I am interested in writing a library that can form declinated Finnish noun forms from a base form. For instance, one could ask for "plural genitive of 'koira'" and it would return you 'koirien'. But I am getting ahead of myself, first we need a lot of words to test the eventual library. You may have heard that Finnish noun declination is a bit complicated but also it is pretty well documented and there are existing tools and a pretty comprehensive list of Finnish words and what their declination is.

Supporting Material

  • Kotus - The Institute for Languages of Finland publishes a list of Finnish words associated with the rule of their declination that is available here Kaino - Kotimaisten kielten keskuksen nykysuomen sanalista. This is a primary source for building this things
  • Voikko is a Finnish language toolset that includes a function to detect which form a word is in Voikko – Free linguistic software for Finnish. This tool is will be a big part of the toolchain for generating the needed test set.
  • Project Gutenberg has been by my source for word forms for my initial tests but I will expand this to more modern open sources of text and add a tool to add test words personally. Eventually, I want to have an editor for adding individual missing words and to use as a visual aid for testing the library.

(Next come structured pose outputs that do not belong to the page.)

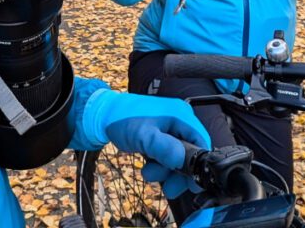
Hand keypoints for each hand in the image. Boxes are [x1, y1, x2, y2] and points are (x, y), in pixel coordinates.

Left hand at [85, 89, 210, 197]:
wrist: (103, 115)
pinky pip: (168, 156)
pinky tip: (148, 167)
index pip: (201, 142)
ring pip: (178, 157)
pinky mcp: (162, 137)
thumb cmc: (122, 120)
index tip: (192, 185)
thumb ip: (164, 148)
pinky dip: (160, 165)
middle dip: (179, 172)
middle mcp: (180, 121)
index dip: (199, 165)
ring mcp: (171, 129)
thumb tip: (182, 161)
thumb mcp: (143, 136)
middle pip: (191, 153)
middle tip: (169, 188)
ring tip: (148, 173)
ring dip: (166, 171)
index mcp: (181, 116)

The February project goals

In February I want a solid, running tool chain that generates me Finnish word forms as a dataset. It also can recognize most urgently needed missing word forms so when the editor is in place, the editor UI can prompt for user to add new word forms.

The secondary goal is to prepare for GCP certification test I will have to renew before end of April. I will build using GCP tools such as Cloud Functions, Big Query (excellent for making queries to decent size data set) and perhaps others. I am planning to use Django for the editor, but that will be coming perhaps as the April project. At the end of this month I want to have:

  • Automated constantly running "word form collector" that reports the size of the dataset and request for some missing words daily. This will be either a Python or a Go script running as one or more Google Cloud Function

Upcoming months

I have not set up my plans to far ahead but I have planned for March and April. In March I will have a break from serious stuff and the course Three.js Journey — Learn WebGL with Three.js and perhaps think of something I can share as and end result. In April I want to come back to the word forms and come up with the editor. For May, I have no plans but I want it to be another fun month like Three.js March.